▸ Work instructions:
Turn the text of each of these entries into a JSON list of strings, one string per line, leaving out any blank lines.

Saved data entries
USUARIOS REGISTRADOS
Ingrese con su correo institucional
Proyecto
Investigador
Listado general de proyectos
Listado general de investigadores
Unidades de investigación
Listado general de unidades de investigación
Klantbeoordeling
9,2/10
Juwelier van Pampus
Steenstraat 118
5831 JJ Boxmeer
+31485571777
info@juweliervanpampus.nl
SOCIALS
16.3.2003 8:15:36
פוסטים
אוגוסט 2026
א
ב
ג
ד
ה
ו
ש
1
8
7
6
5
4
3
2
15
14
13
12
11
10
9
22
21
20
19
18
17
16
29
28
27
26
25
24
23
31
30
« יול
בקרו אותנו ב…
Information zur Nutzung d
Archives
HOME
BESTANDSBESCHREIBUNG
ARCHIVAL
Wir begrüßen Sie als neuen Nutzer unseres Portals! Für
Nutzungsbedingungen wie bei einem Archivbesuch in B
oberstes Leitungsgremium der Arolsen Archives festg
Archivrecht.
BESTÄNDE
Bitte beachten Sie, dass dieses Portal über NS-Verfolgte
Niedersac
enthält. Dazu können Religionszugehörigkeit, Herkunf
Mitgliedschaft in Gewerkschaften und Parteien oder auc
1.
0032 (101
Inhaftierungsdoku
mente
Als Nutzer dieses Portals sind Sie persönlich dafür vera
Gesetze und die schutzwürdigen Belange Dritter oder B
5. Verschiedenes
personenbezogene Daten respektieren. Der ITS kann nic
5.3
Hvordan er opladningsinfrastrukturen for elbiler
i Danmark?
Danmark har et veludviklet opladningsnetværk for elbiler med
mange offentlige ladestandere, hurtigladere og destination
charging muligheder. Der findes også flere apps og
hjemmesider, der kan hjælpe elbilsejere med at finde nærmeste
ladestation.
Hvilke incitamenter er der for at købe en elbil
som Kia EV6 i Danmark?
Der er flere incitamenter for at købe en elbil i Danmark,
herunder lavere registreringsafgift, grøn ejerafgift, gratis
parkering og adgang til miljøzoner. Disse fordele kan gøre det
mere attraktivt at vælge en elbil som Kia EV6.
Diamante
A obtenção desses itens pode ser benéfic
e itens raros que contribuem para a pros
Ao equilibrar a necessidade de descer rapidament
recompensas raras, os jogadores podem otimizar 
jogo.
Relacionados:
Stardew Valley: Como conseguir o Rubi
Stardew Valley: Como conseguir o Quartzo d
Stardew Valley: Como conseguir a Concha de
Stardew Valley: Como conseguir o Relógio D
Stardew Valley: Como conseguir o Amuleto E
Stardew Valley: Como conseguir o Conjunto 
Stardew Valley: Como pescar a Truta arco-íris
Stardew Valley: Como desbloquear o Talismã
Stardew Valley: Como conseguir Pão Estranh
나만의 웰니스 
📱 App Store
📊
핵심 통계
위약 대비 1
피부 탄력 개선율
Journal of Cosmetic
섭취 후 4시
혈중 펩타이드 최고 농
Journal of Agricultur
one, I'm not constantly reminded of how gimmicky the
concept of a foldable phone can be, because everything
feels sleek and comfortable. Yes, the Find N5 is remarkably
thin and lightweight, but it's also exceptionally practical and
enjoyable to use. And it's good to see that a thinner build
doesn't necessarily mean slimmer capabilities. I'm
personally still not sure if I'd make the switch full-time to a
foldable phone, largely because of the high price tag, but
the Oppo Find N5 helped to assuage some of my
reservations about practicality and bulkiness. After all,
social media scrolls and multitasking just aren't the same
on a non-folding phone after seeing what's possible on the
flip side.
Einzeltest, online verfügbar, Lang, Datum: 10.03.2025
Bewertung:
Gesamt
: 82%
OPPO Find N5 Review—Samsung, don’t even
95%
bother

▸ Result:
[
  "USUARIOS REGISTRADOS",
  "Ingrese con su correo institucional",
  "Proyecto",
  "Investigador",
  "Listado general de proyectos",
  "Listado general de investigadores",
  "Unidades de investigación",
  "Listado general de unidades de investigación",
  "Klantbeoordeling",
  "9,2/10",
  "Juwelier van Pampus",
  "Steenstraat 118",
  "5831 JJ Boxmeer",
  "+31485571777",
  "info@juweliervanpampus.nl",
  "SOCIALS",
  "16.3.2003 8:15:36",
  "פוסטים",
  "אוגוסט 2026",
  "א",
  "ב",
  "ג",
  "ד",
  "ה",
  "ו",
  "ש",
  "1",
  "8",
  "7",
  "6",
  "5",
  "4",
  "3",
  "2",
  "15",
  "14",
  "13",
  "12",
  "11",
  "10",
  "9",
  "22",
  "21",
  "20",
  "19",
  "18",
  "17",
  "16",
  "29",
  "28",
  "27",
  "26",
  "25",
  "24",
  "23",
  "31",
  "30",
  "« יול",
  "בקרו אותנו ב…",
  "Information zur Nutzung d",
  "Archives",
  "HOME",
  "BESTANDSBESCHREIBUNG",
  "ARCHIVAL",
  "Wir begrüßen Sie als neuen Nutzer unseres Portals! Für",
  "Nutzungsbedingungen wie bei einem Archivbesuch in B",
  "oberstes Leitungsgremium der Arolsen Archives festg",
  "Archivrecht.",
  "BESTÄNDE",
  "Bitte beachten Sie, dass dieses Portal über NS-Verfolgte",
  "Niedersac",
  "enthält. Dazu können Religionszugehörigkeit, Herkunf",
  "Mitgliedschaft in Gewerkschaften und Parteien oder auc",
  "1.",
  "0032 (101",
  "Inhaftierungsdoku",
  "mente",
  "Als Nutzer dieses Portals sind Sie persönlich dafür vera",
  "Gesetze und die schutzwürdigen Belange Dritter oder B",
  "5. Verschiedenes",
  "personenbezogene Daten respektieren. Der ITS kann nic",
  "5.3",
  "Hvordan er opladningsinfrastrukturen for elbiler",
  "i Danmark?",
  "Danmark har et veludviklet opladningsnetværk for elbiler med",
  "mange offentlige ladestandere, hurtigladere og destination",
  "charging muligheder. Der findes også flere apps og",
  "hjemmesider, der kan hjælpe elbilsejere med at finde nærmeste",
  "ladestation.",
  "Hvilke incitamenter er der for at købe en elbil",
  "som Kia EV6 i Danmark?",
  "Der er flere incitamenter for at købe en elbil i Danmark,",
  "herunder lavere registreringsafgift, grøn ejerafgift, gratis",
  "parkering og adgang til miljøzoner. Disse fordele kan gøre det",
  "mere attraktivt at vælge en elbil som Kia EV6.",
  "Diamante",
  "A obtenção desses itens pode ser benéfic",
  "e itens raros que contribuem para a pros",
  "Ao equilibrar a necessidade de descer rapidament",
  "recompensas raras, os jogadores podem otimizar ",
  "jogo.",
  "Relacionados:",
  "Stardew Valley: Como conseguir o Rubi",
  "Stardew Valley: Como conseguir o Quartzo d",
  "Stardew Valley: Como conseguir a Concha de",
  "Stardew Valley: Como conseguir o Relógio D",
  "Stardew Valley: Como conseguir o Amuleto E",
  "Stardew Valley: Como conseguir o Conjunto ",
  "Stardew Valley: Como pescar a Truta arco-íris",
  "Stardew Valley: Como desbloquear o Talismã",
  "Stardew Valley: Como conseguir Pão Estranh",
  "나만의 웰니스 ",
  "📱 App Store",
  "📊",
  "핵심 통계",
  "위약 대비 1",
  "피부 탄력 개선율",
  "Journal of Cosmetic",
  "섭취 후 4시",
  "혈중 펩타이드 최고 농",
  "Journal of Agricultur",
  "one, I'm not constantly reminded of how gimmicky the",
  "concept of a foldable phone can be, because everything",
  "feels sleek and comfortable. Yes, the Find N5 is remarkably",
  "thin and lightweight, but it's also exceptionally practical and",
  "enjoyable to use. And it's good to see that a thinner build",
  "doesn't necessarily mean slimmer capabilities. I'm",
  "personally still not sure if I'd make the switch full-time to a",
  "foldable phone, largely because of the high price tag, but",
  "the Oppo Find N5 helped to assuage some of my",
  "reservations about practicality and bulkiness. After all,",
  "social media scrolls and multitasking just aren't the same",
  "on a non-folding phone after seeing what's possible on the",
  "flip side.",
  "Einzeltest, online verfügbar, Lang, Datum: 10.03.2025",
  "Bewertung:",
  "Gesamt",
  ": 82%",
  "OPPO Find N5 Review—Samsung, don’t even",
  "95%",
  "bother"
]